Application to dismiss charge — endangering transport — interference with transport facility — definition of interfere — Crimes Act 1961, s 270 — Karanga v R CRI-2017-090-005340, DC Auckland 8 March 2018 — R v Powell [2002] 1 NZLR 666 — R v Fenton 20 CRNZ 76. The defendant faced a charge of endangering transport under s 270 of the Crimes Act, which has a maximum penalty of 14 years' imprisonment. It was alleged that while trying to evade police the defendant had driven at high speeds and on the wrong side of a motorway, putting over 60 vehicles and their occupants in danger. The defendant applied to dismiss the charge on the basis that even the allegations were proved, they did not come within the ambit of s 270. To prosecute the defendant with endangering transport, the Crown had to prove: first, he had reckless disregard for the safety of persons or property; second, he intended to interfere with a transport facility; and third, that he interfered with a transport facility.

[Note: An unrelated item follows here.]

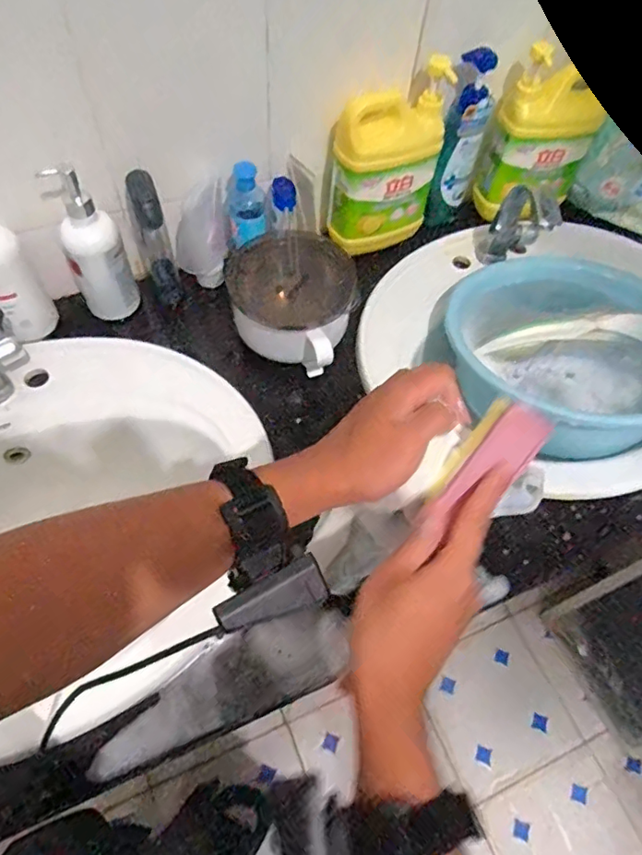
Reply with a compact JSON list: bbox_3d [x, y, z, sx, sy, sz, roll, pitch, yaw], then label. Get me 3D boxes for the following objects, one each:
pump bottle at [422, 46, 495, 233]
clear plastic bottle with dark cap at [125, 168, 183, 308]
[{"bbox_3d":[0.197,-0.397,0.774,0.066,0.246,0.047,1,59,-3],"label":"pump bottle"},{"bbox_3d":[-0.208,-0.229,0.685,0.035,0.177,0.044,-19,63,-14],"label":"clear plastic bottle with dark cap"}]

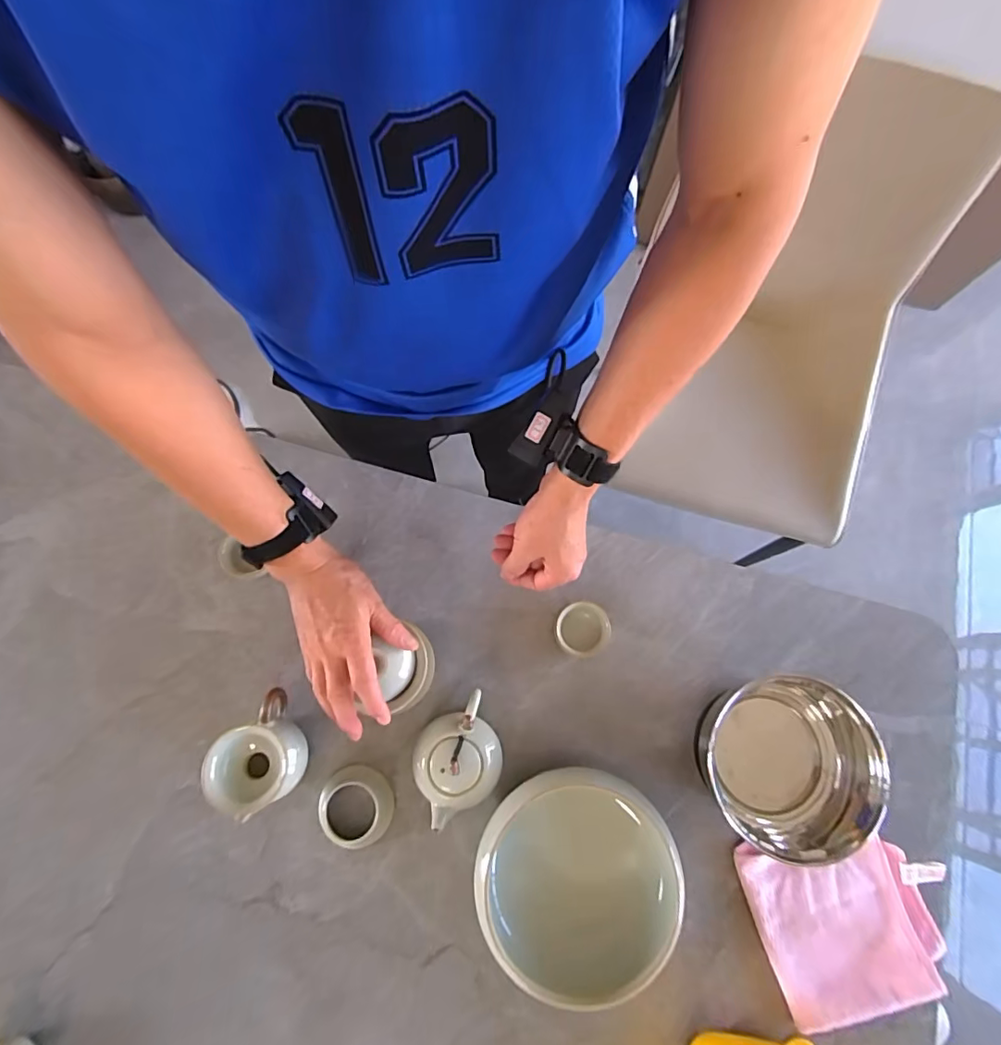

The main issue was whether the defendant, by driving the wrong way on a motorway, “interfered” with the motorway. Counsel for the defendant submitted there was no way the defendant could be convicted of the crime as his conduct did not come within the ambit of s 270. More specifically that the element of "interference" could not be made out as the defendant did not interfere with the motorway, he simply drove on it. The Judge reviewed case law as well as dictionary definitions of the word "interfere". It was decided that the alleged driving by the defendant did amount to interference. A properly directed jury could conclude that the charge had been proved beyond reasonable doubt. The application was dismissed. Judgment Date: 10 September 2018.